Requirement = The reply should hold every line of the data below, unchanged, and none of the pictures.

[Landmark coordinate records]
※ ※ ※

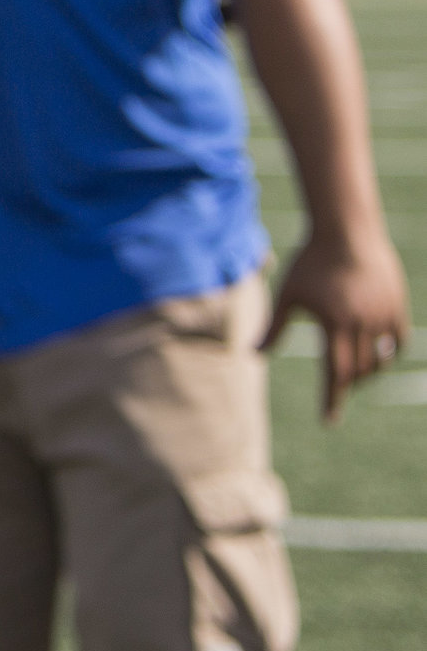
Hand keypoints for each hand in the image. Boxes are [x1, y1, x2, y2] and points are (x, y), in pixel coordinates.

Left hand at [261, 228, 411, 422]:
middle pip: (359, 371)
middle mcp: (363, 324)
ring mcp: (384, 315)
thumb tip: (251, 355)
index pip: (334, 374)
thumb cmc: (310, 261)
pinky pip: (399, 341)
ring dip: (367, 371)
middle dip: (346, 385)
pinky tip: (377, 355)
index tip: (328, 421)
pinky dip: (389, 352)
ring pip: (380, 359)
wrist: (346, 230)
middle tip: (336, 391)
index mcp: (334, 324)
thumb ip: (274, 328)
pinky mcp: (398, 306)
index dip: (331, 400)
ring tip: (353, 373)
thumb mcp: (289, 295)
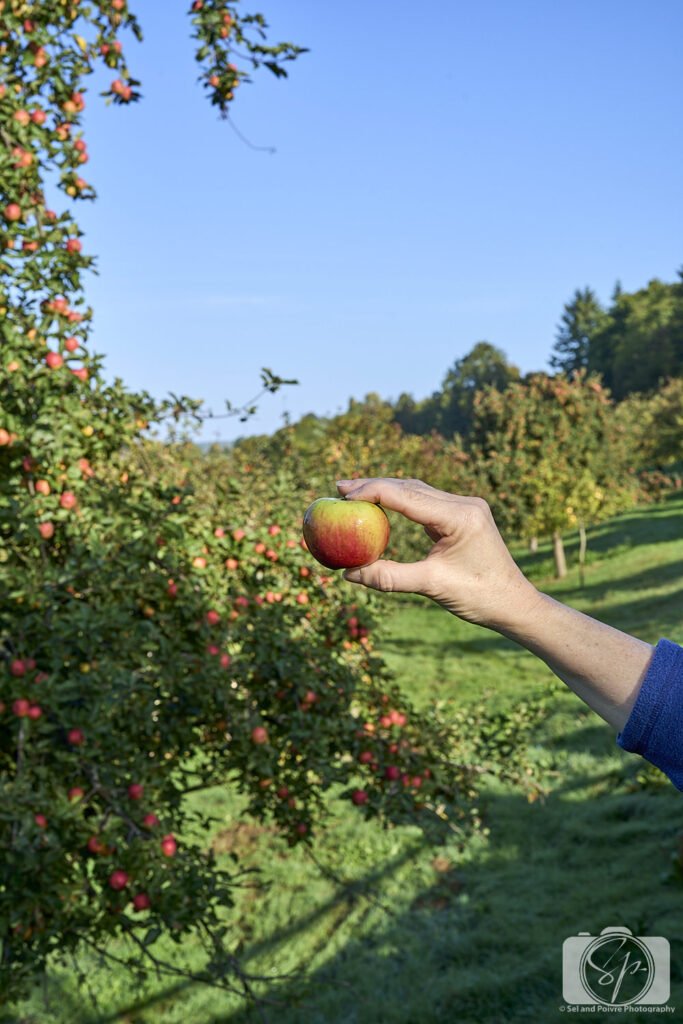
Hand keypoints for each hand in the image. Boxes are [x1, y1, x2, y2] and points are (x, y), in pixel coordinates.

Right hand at [336, 477, 538, 632]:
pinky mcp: (463, 515)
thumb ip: (388, 577)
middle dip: (374, 486)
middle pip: (410, 487)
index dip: (372, 492)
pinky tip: (381, 505)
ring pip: (417, 491)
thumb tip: (348, 574)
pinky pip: (426, 502)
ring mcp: (465, 507)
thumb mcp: (430, 586)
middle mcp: (464, 504)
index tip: (343, 495)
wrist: (514, 603)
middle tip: (339, 488)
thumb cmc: (478, 597)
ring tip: (353, 493)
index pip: (407, 496)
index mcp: (460, 516)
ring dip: (386, 491)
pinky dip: (400, 502)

※ ※ ※

The completed task =
Hand keypoints for each hand in the image. Boxes are [x1, y1, x2, y2] and points are (x, y), in pixel coordinates.

Left hand at [261, 228, 411, 422]:
middle pip: (359, 371)
middle mcp: (363, 324)
ring mcp: (384, 315)
thumb tip: (251, 355)
index pip: (334, 374)
thumb cmc: (310, 261)
pinky pip: (399, 341)
ring dip: (367, 371)
middle dip: (346, 385)
pinky tip: (377, 355)
index tip: (328, 421)
pinky dip: (389, 352)
ring pip: (380, 359)
wrist: (346, 230)
middle tip: (336, 391)
index mcp: (334, 324)
thumb ip: (274, 328)
pinky mcp: (398, 306)
index dip: (331, 400)
ring tip: (353, 373)
thumb mcp: (289, 295)
Hand keypoints for each hand in the image. Boxes are [x1, y1, x2, y2] and points are (x, y), in pixel coordinates.

Right hand at [336, 477, 538, 632]:
pinky mcp: (463, 515)
thumb ip: (388, 577)
middle dip: (374, 486)
middle pip: (410, 487)
index dip: (372, 492)
pinky tip: (381, 505)
ring pip: (417, 491)
thumb tip: (348, 574)
pinky pip: (426, 502)
ring mcp: (465, 507)
thumb mcp: (430, 586)
middle mcp: (464, 504)
index tip: (343, 495)
wrist: (514, 603)
middle tip: (339, 488)
thumb cmc: (478, 597)
ring tip: (353, 493)
index pip: (407, 496)
index mcp: (460, 516)
ring dip: (386, 491)
pinky dip: (400, 502)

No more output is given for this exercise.